From Robert F. Kennedy, Jr.'s book Crimes Against Nature:
A pig produces ten times the fecal waste of a human being, and a facility with 50,000 hogs produces more waste than a city of a half million people. Circle 4, a Smithfield facility licensed in Utah for 850,000 animals, can produce more waste every day than all the human beings in New York City combined! Where does it all go?
Waste from industrial pork factories contains a witch's brew of nearly 400 toxic poisons. They foster outbreaks of Pfiesteria piscicida which kills millions of fish and causes pustulating lesions that won't heal. Fishermen from North Carolina are covered with open sores and some can no longer manage their lives because of brain damage caused by Pfiesteria.
These companies are not held to the Clean Water Act because they contract out so they own everything, but the contractor owns the land is left to clean it up.
Posted by: Heather | August 19, 2008 at 11:39 AM
I like the part where all the hard work you and your compatriots are doing, is working.

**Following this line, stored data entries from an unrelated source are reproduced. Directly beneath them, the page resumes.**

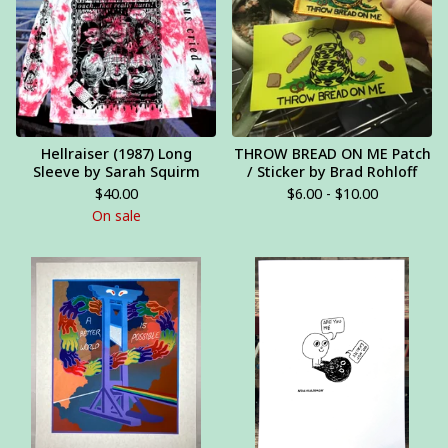
Hellraiser (1987) Long
THROW BREAD ON ME Patch
Sleeve by Sarah Squirm
/ Sticker by Brad Rohloff
$
40.00
$
6.00 -
$
10.00
On sale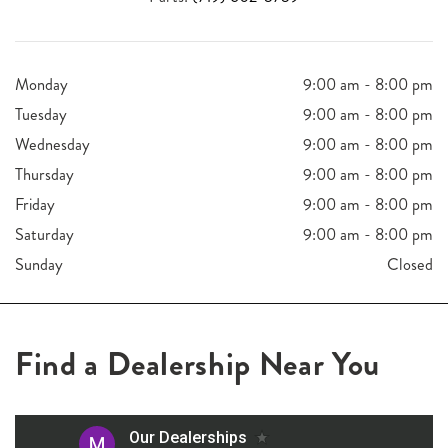
Monday
9:00 am - 8:00 pm
Tuesday
9:00 am - 8:00 pm
Wednesday
9:00 am - 8:00 pm
Thursday
9:00 am - 8:00 pm
Friday
9:00 am - 8:00 pm
Saturday
9:00 am - 8:00 pm
Sunday
Closed
Find a Dealership Near You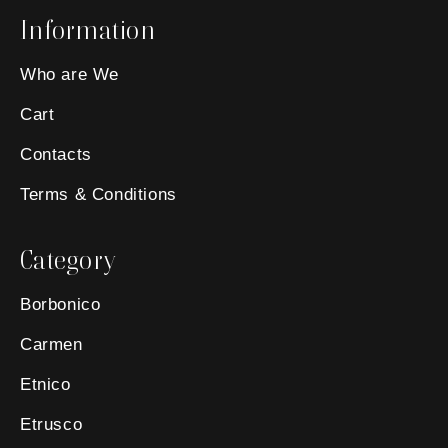
Information
Who are We
Cart
Contacts
Terms & Conditions
Category
Borbonico
Carmen
Etnico
Etrusco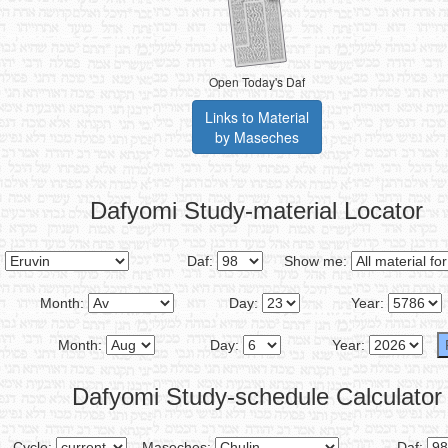
Open Today's Daf
Links to Material
by Maseches
Dafyomi Study-material Locator
:
Daf:
Show me:
Month:
Day:
Year:
Month:
Day:
Year:
Dafyomi Study-schedule Calculator
Cycle:
Maseches:
Daf: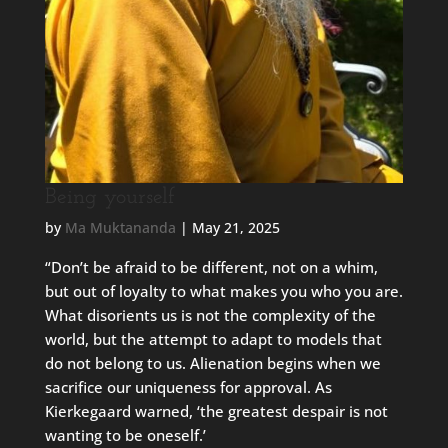
Being yourself
by
Ma Muktananda
|
May 21, 2025
“Don’t be afraid to be different, not on a whim,
but out of loyalty to what makes you who you are.
What disorients us is not the complexity of the
world, but the attempt to adapt to models that
do not belong to us. Alienation begins when we
sacrifice our uniqueness for approval. As
Kierkegaard warned, ‘the greatest despair is not
wanting to be oneself.’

I've lived in the San Francisco Bay Area now for nearly 44 years and slowly, but surely, Honest Food is taking more than a stronghold. I'm not talking about that FDA "organic" feel good crap, I'm talking about real ranchers & farmers getting their licks in. No longer do I have to make treks in to the Napa Valley for the best chickens ever, or to Marin Country for some of the best pork & beef in the country. I can simply visit local farmer's markets & grocery stores. And guess what? It's selling very, very well.

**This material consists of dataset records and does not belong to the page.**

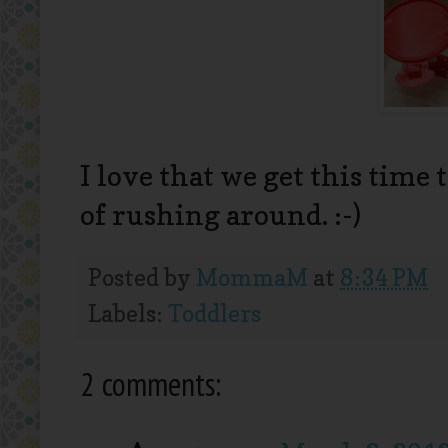
I love that we get this time 
of rushing around. :-)
Posted by
MommaM
at
8:34 PM
Labels:
Toddlers
2 comments: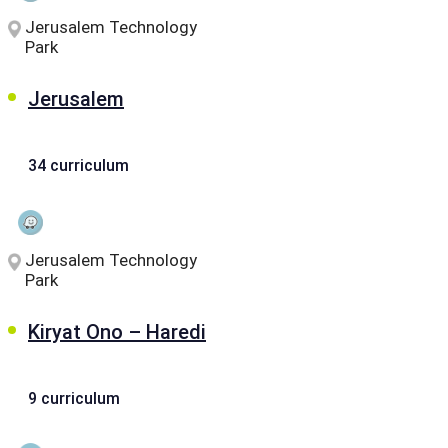
Jerusalem Technology
Park
Jerusalem
34 curriculum
Jerusalem Technology
Park
Kiryat Ono – Haredi
9 curriculum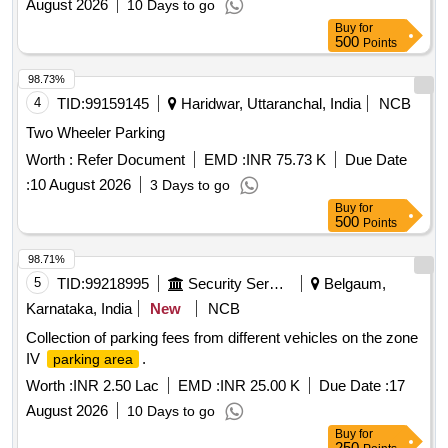
August 2026
10 Days to go
Buy
for
500
Points
98.73%
4
TID:
99159145
Haridwar, Uttaranchal, India
NCB
Two Wheeler Parking
Worth :
Refer Document
EMD :
INR 75.73 K
Due Date
:
10 August 2026
3 Days to go
Buy
for
500
Points
98.71%
5
TID:
99218995
Security Services
Belgaum,
Karnataka, India
New
NCB
Collection of parking fees from different vehicles on the zone
IV
.
parking area
Worth :
INR 2.50 Lac
EMD :
INR 25.00 K
Due Date :
17
August 2026
10 Days to go
Buy
for
250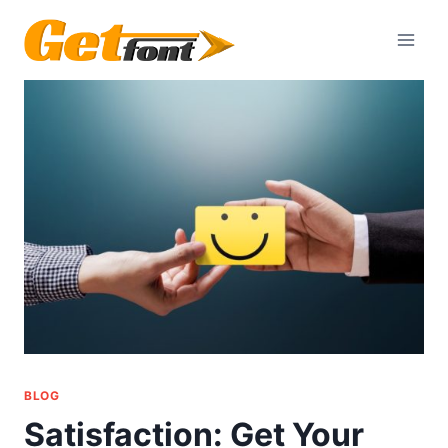
Skip
to
content
BLOG
Satisfaction: Get Your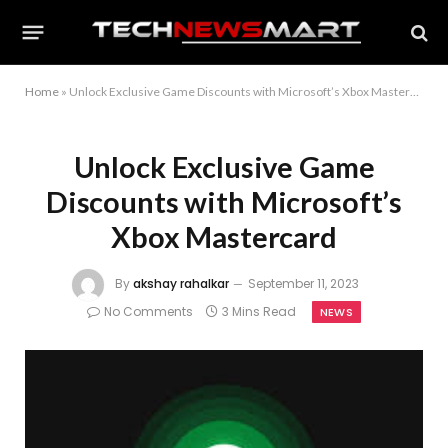
Home
»
Unlock Exclusive Game Discounts with Microsoft’s Xbox Mastercard
Unlock Exclusive Game
Discounts with Microsoft’s
Xbox Mastercard
By
akshay rahalkar
September 11, 2023
No Comments
3 Mins Read
NEWS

I was at my local mega mart buying ear twigs and the woman in front of me wanted to know where my reusable grocery bags were. As I stated, and the truth is, I'd forgotten them at home. But I've actually got them !!!

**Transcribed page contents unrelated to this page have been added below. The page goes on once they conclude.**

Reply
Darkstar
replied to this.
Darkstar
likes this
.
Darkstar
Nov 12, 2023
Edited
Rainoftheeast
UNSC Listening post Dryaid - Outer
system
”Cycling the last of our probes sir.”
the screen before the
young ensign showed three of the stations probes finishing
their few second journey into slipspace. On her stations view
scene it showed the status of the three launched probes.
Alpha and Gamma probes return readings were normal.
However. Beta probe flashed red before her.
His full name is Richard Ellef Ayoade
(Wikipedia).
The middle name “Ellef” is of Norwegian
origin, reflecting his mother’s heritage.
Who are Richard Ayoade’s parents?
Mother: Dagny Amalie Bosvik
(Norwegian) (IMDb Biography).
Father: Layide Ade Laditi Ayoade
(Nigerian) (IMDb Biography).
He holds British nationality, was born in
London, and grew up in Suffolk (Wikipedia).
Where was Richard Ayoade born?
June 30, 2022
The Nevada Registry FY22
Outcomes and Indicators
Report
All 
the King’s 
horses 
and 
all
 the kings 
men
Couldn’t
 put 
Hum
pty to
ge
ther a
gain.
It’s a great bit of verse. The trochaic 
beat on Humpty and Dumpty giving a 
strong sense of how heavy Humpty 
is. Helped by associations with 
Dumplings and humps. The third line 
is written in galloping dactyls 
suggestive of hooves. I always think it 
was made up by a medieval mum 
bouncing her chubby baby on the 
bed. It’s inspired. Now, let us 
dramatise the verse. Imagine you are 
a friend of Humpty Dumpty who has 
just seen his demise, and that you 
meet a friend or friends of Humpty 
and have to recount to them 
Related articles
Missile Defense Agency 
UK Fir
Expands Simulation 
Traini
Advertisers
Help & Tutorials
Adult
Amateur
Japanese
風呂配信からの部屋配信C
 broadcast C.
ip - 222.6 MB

Keep it up, I got yer back.
xo, Biggles
ps - I do render my own lard, but am lazy and exceptionally busy (raising an 8 & 13 year pair of boys). Finding Honest Pork Belly around here is pretty darned easy.
ppss ss pp - I noticed your archives, welcome to a great circle of friends!
Posted by: Dr. Biggles | July 31, 2008 at 05:01 PM
I am so happy to find your blog. It's FANTASTIC! This is the kind of thing I wish I could do but frankly I don't know enough about it.
I hope you will keep writing. It's so important to educate people about this.
I'm adding you to my blog roll.
Thank you!
Posted by: Ann Marie | July 31, 2008 at 03:34 PM
Fantastic reporting! Thanks for the infodownload- it's almost too much to take in sometimes.
Posted by: Nathan | July 25, 2008 at 09:03 PM
Where is the heart? Where is the shame? This is very sad.